Purnima highlights the enduring challenge of bridging the gap between development and operations, emphasizing that the core objective remains consistent: accelerating the time it takes to move code into production. She underscores the importance of continuous improvement, noting that the industry is still striving for perfection. The conversation also delves into the nuances of platform engineering and DevOps, exploring the balance between standardization and flexibility, the role of automation in fostering trust, and the enduring need for both development and operations roles.
Purnima also discusses her experiences at various companies and the lessons she's learned throughout her career. Listen in to this 20+ year journey from LoudCloud's early foray into cloud computing to BMC's focus on process automation and VMware's cloud management solutions, all the way up the Tanzu's focus on cloud native development and platforms.

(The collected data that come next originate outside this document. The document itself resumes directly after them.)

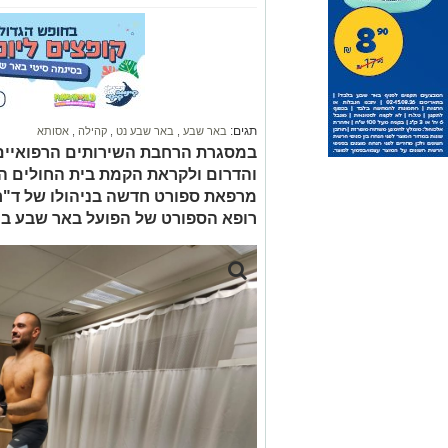
תגים:
באר שבע
,
באר שבע נט
,
קהילה
,
אסותא
במסגרת הרחבת השירותים הרפואיים 
והדרום ולקראת הקמת בית החולים ה
מרפאת ספורט חדשה בניהולו של ד"ר ד
רופא הספורט של הפועל באר שבע בכ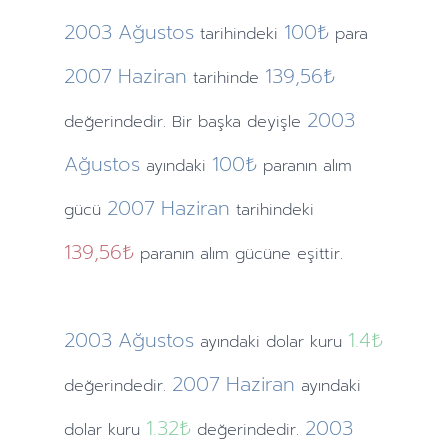
2003
Ağustos
100₺
tarihindeki
para
2007
Haziran
139,56₺
tarihinde
2003
değerindedir. Bir başka deyişle
Ağustos
100₺
ayındaki
paranın alım
2007
Haziran
gücü
tarihindeki
139,56₺
paranın alım gücüne eşittir.
2003
Ağustos
1.4
₺
ayındaki
dolar kuru
2007
Haziran
değerindedir.
ayındaki
1.32
₺
2003
dolar kuru
değerindedir.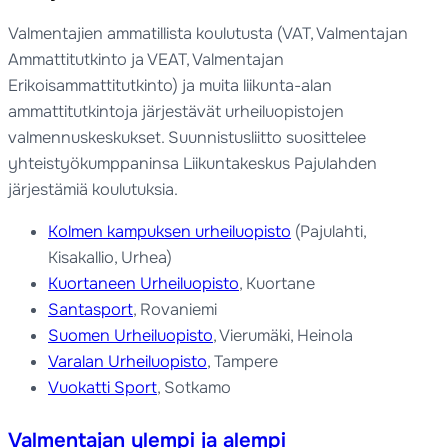
Valmentajien ammatillista koulutusta (VAT, Valmentajan
Ammattitutkinto ja VEAT, Valmentajan
Erikoisammattitutkinto) ja muita liikunta-alan
ammattitutkintoja järjestävät urheiluopistojen
valmennuskeskukset. Suunnistusliitto suosittelee
yhteistyökumppaninsa Liikuntakeskus Pajulahden
järjestämiä koulutuksia.
Kolmen kampuksen urheiluopisto
(Pajulahti,
Kisakallio, Urhea)
Kuortaneen Urheiluopisto
, Kuortane
Santasport
, Rovaniemi
Suomen Urheiluopisto
, Vierumäki, Heinola
Varalan Urheiluopisto
, Tampere
Vuokatti Sport
, Sotkamo
Valmentajan ylempi ja alempi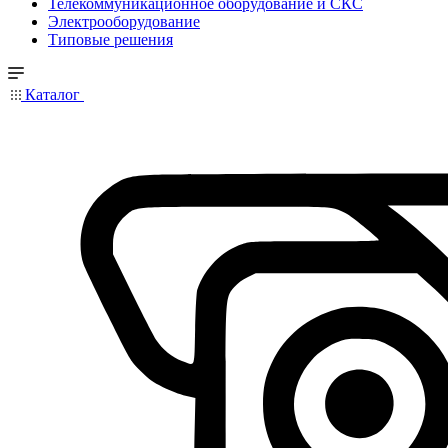
Телекоммуникационное оборудование и СКС
Электрооборудование
Типовые решения
Каталог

I keep putting off rounding up interesting links and fun fines. It’ll finally be in the next episode! // I’m speaking at SREDay London this week. I’ve got plenty of time to actually take in the presentations and talk with people this time so I’m hoping to get a little snap-shot of what’s up with SRE now-a-days.
Let’s start with some good looking cheese:
Establishing an internal community is one of the keys to enterprise platform engineering. A lean platform team can’t support all the support and consultative requests from thousands of developers. When you create and garden an internal community you’re trying to get the developers to talk with each other and help solve each others problems.

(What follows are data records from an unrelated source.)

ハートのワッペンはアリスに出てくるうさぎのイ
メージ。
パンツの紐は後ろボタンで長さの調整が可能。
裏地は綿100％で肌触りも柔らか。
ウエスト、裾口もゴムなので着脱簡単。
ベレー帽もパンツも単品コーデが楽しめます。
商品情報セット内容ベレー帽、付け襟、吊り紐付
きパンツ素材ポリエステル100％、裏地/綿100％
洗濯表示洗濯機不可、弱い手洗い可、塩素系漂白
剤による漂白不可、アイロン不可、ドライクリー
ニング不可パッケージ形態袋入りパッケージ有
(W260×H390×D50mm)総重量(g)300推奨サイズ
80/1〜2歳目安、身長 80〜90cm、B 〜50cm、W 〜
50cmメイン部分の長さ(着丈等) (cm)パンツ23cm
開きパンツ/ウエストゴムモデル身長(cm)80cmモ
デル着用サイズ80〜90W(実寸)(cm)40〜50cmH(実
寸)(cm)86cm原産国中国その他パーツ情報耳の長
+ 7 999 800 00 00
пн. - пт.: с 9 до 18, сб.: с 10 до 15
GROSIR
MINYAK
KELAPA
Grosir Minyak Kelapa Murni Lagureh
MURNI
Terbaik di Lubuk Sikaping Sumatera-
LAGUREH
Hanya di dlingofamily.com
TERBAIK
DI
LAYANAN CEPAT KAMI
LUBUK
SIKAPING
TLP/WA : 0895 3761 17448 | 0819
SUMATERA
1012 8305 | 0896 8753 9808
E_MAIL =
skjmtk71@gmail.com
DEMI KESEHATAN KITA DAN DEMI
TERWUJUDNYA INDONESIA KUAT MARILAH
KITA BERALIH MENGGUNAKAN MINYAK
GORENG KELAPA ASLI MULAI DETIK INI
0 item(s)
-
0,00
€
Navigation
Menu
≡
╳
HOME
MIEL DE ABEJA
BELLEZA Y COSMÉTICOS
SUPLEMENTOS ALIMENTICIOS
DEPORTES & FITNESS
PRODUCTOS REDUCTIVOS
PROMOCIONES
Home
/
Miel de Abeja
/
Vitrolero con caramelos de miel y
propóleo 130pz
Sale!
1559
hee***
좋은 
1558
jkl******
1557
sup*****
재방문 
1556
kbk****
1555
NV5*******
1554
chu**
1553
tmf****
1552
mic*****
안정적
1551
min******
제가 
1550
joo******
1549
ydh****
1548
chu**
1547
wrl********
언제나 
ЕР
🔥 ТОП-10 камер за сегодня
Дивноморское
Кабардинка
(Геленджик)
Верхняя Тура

In a talk at Explore going over their general platform engineering group, Jürgen Sußner went over this tactic. I wrote-up my take on using internal communities for support and platform innovation over on the Tanzu blog.
Jürgen works at DATEV, a German company that makes widely used accounting software. They’ve been running on Cloud Foundry (via the Tanzu Platform) for over six years and now are supporting over 1,200 apps and services that span 18,000+ containers and 8,000 virtual machines. There’s over 2,000 developers using the platform. So, the stories and advice they have are pretty enterprise-y, exactly the kind of scale I like the study.

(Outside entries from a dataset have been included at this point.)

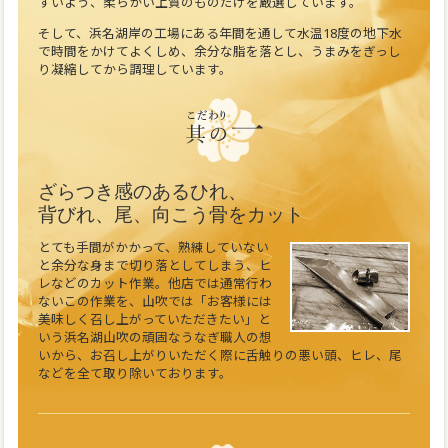
すいよう、柔らかい上質のものだけを厳選しています。
そして、浜名湖岸の工場にある年間を通して水温18度の地下水
で時間をかけてよくしめ、余分な脂を落とし、うまみをぎっし
り凝縮してから調理しています。
ざらつき感のあるひれ、
背びれ、尾、向こう骨をカット
とても手間がかかって、熟練していない
と余分な身まで切り落としてしまう、ヒ
レなどのカット作業。他店では通常行わ
ないこの作業を、山吹では「お客様には
美味しく召し上がっていただきたい」と
いう浜名湖山吹の頑固なうなぎ職人の想
いから、お召し上がりいただく際に舌触りの悪い頭、ヒレ、尾
などを全て取り除いております。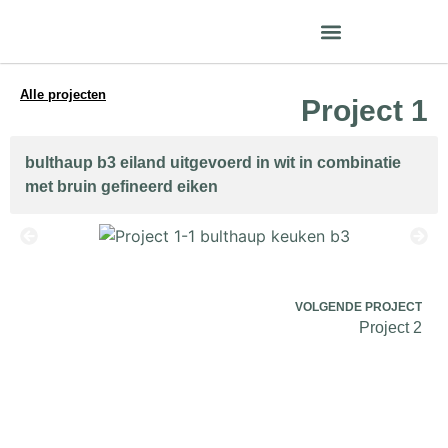
Gaggenau Premium dealer
Alle projecten
Project 1
bulthaup b3 eiland uitgevoerd in wit in combinatie
met bruin gefineerd eiken
VOLGENDE PROJECT
Project 2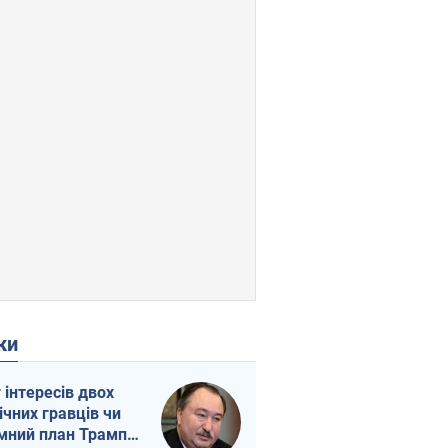
ки
г інтересів двох
ічних гравців чи
мний план Трампа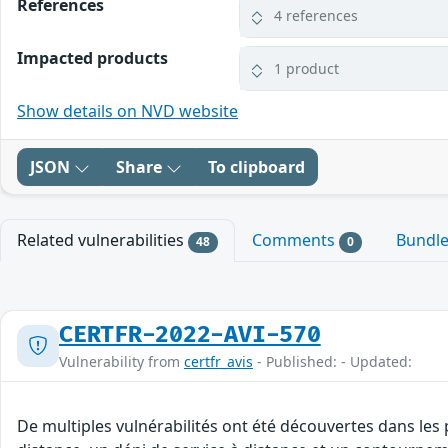
References
4 references
Impacted products
1 product
Show details on NVD website
JSON
Share
To clipboard
Related vulnerabilities
Comments
Bundl
48
0
CERTFR-2022-AVI-570
Vulnerability from
certfr_avis
- Published: - Updated:
De multiples vulnérabilités ont été découvertes dans les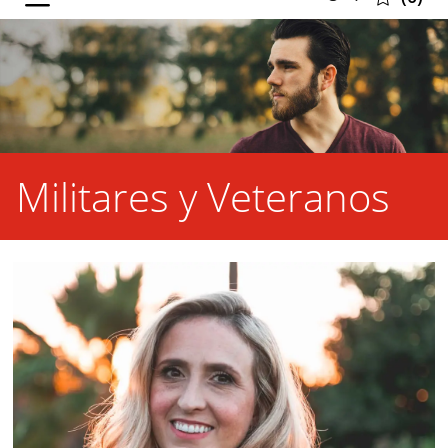
selected
Militares y Veteranos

Anyhow, here’s my write-up of Jürgen’s story of the internal community their platform team relies on. This pattern comes up a lot in other organizations that have been running platforms for a couple of years, like Mercedes and Garmen.
Take a listen this week’s podcast episode:
This week, we discuss Dell's growth in AI servers, GEICO’s transition from VMware to OpenStack, and the concept of Kingmaking. Plus, plenty of thoughts on USB hubs.
Talks I’m giving, places I’ll be, and other plans.
SREday London 2024, speaking, September 19th to 20th. SREday Amsterdam, Nov 21st, 2024. Coté speaking. Cloud Foundry Day EU, Karlsruhe, Oct 9th. VMware Explore Barcelona, speaking, Nov 4th to 7th.
Discounts! SREDay London and Amsterdam: 20% off with the code SRE20DAY. Cloud Foundry Day 20% off with the code CFEU24VMW20.
There’s not enough links or wastebook entries to include, so I’ll ball up some more and put them in the next episode.